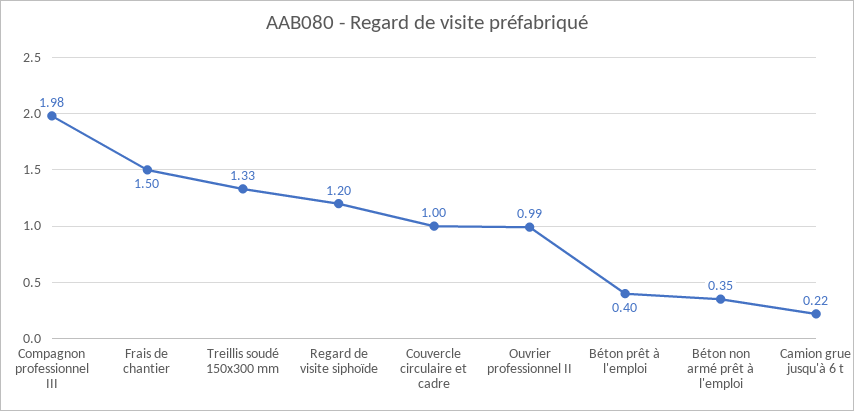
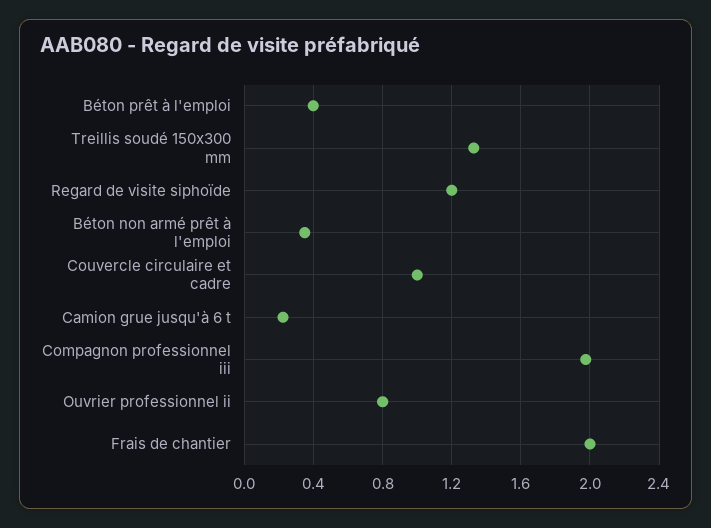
  {
    "Compagnon professionnel III": 1.98,
-   "Frais de chantier": 1.5,
+   "Frais de chantier": 2,
    "Treillis soudé 150x300 mm": 1.33,
    "Regard de visite siphoïde": 1.2,
    "Couvercle circulaire et cadre": 1,
-   "Ouvrier professionnel II": 0.99,
+   "Ouvrier professionnel II": 0.8,
    "Béton prêt à l'emploi": 0.4,
    "Béton non armé prêt à l'emploi": 0.35,
    "Camion grue jusqu'à 6 t": 0.22
  }

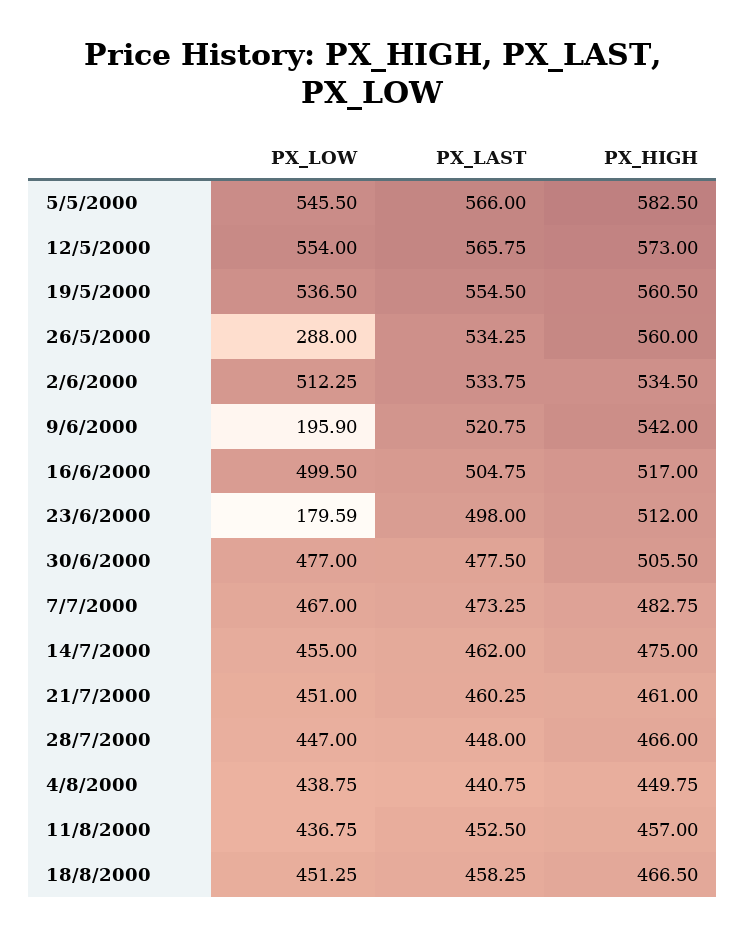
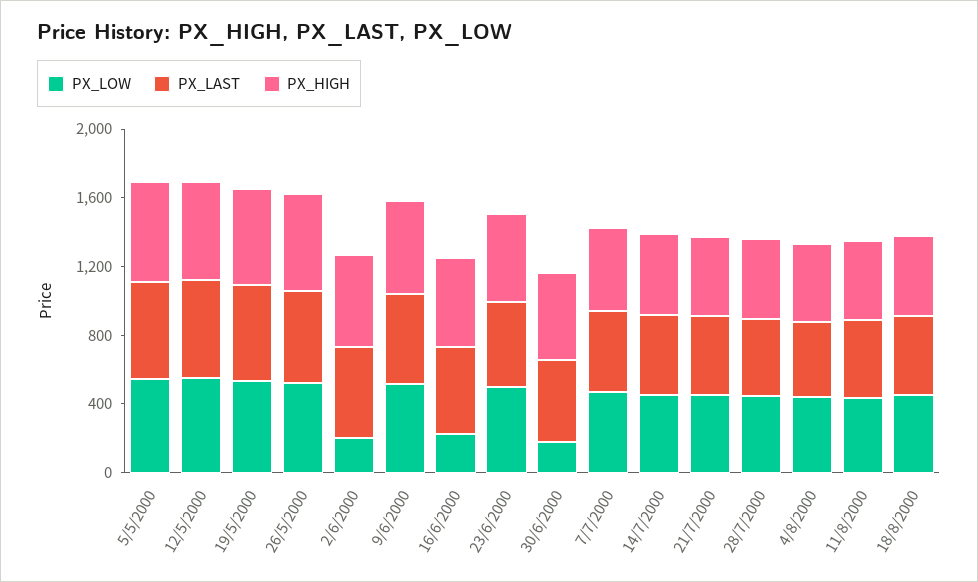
  {
    "PX_LOW": {
      "5/5/2000": 545.5,
      "12/5/2000": 554,
      "19/5/2000": 536.5,
-     "26/5/2000": 288,
+     "26/5/2000": 500,
-     "2/6/2000": 512.25,
+     "2/6/2000": 200,
-     "9/6/2000": 195.9,
+     "9/6/2000": 500,
-     "16/6/2000": 499.5,
+     "16/6/2000": 200,
-     "23/6/2000": 179.59,
+     "23/6/2000": 500,
-     "30/6/2000": 477,
+     "30/6/2000": 200,
      "7/7/2000": 467,
      "14/7/2000": 455,
      "21/7/2000": 451,
      "28/7/2000": 447,
      "4/8/2000": 438.75,
      "11/8/2000": 436.75,
      "18/8/2000": 451.25
    },
    "PX_LAST": {
      "5/5/2000": 566,
      "12/5/2000": 565.75,
      "19/5/2000": 554.5,
      "26/5/2000": 534.25,
      "2/6/2000": 533.75,
      "9/6/2000": 520.75,
      "16/6/2000": 504.75,
      "23/6/2000": 498,
      "30/6/2000": 477.5,
      "7/7/2000": 473.25,
      "14/7/2000": 462,
      "21/7/2000": 460.25,
      "28/7/2000": 448,
      "4/8/2000": 440.75,
      "11/8/2000": 452.5,
      "18/8/2000": 458.25
    },
    "PX_HIGH": {
      "5/5/2000": 582.5,
      "12/5/2000": 573,
      "19/5/2000": 560.5,
      "26/5/2000": 560,
      "2/6/2000": 534.5,
      "9/6/2000": 542,
      "16/6/2000": 517,
      "23/6/2000": 512,
      "30/6/2000": 505.5,
      "7/7/2000": 482.75,
      "14/7/2000": 475,
      "21/7/2000": 461,
      "28/7/2000": 466,
      "4/8/2000": 449.75,
      "11/8/2000": 457,
      "18/8/2000": 466.5
    }
  }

+---+

Problem statement: Your copy of the records above should be exact and contain no pictures.

Solution to this task:
  {
    "Compagnon professionnel III": 1.98,
-   "Frais de chantier": 1.5,
+   "Frais de chantier": 2,
    "Treillis soudé 150x300 mm": 1.33,
    "Regard de visite siphoïde": 1.2,
    "Couvercle circulaire et cadre": 1,
-   "Ouvrier professionnel II": 0.99,
+   "Ouvrier professionnel II": 0.8,
    "Béton prêt à l'emploi": 0.4,
    "Béton non armé prêt à l'emploi": 0.35,
    "Camion grue jusqu'à 6 t": 0.22
  }

  {
    "PX_LOW": {
      "5/5/2000": 545.5,
      "12/5/2000": 554,
      "19/5/2000": 536.5,
-     "26/5/2000": 288,
+     "26/5/2000": 500,
-     "2/6/2000": 512.25,
+     "2/6/2000": 200,
-     "9/6/2000": 195.9,
+     "9/6/2000": 500,
-     "16/6/2000": 499.5,
+     "16/6/2000": 200,
-     "23/6/2000": 179.59,
+     "23/6/2000": 500,
-     "30/6/2000": 477,
+     "30/6/2000": 200,
      "7/7/2000": 467,
      "14/7/2000": 455,
      "21/7/2000": 451,
      "28/7/2000": 447,
      "4/8/2000": 438.75,
      "11/8/2000": 436.75,
      "18/8/2000": 451.25
    },
    "PX_LAST": {
      "5/5/2000": 566,
      "12/5/2000": 565.75,
      "19/5/2000": 554.5,
      "26/5/2000": 534.25,
      "2/6/2000": 533.75,
      "9/6/2000": 520.75,
      "16/6/2000": 504.75,
      "23/6/2000": 498,
      "30/6/2000": 477.5,
      "7/7/2000": 473.25,
      "14/7/2000": 462,
      "21/7/2000": 460.25,
      "28/7/2000": 448,
      "4/8/2000": 440.75,
      "11/8/2000": 452.5,
      "18/8/2000": 458.25
    },
    "PX_HIGH": {
      "5/5/2000": 582.5,
      "12/5/2000": 573,
      "19/5/2000": 560.5,
      "26/5/2000": 560,
      "2/6/2000": 534.5,
      "9/6/2000": 542,
      "16/6/2000": 517,
      "23/6/2000": 512,
      "30/6/2000": 505.5,
      "7/7/2000": 482.75,
      "14/7/2000": 475,
      "21/7/2000": 461,
      "28/7/2000": 466,
      "4/8/2000": 449.75,
      "11/8/2000": 457,
      "18/8/2000": 466.5
    }
  }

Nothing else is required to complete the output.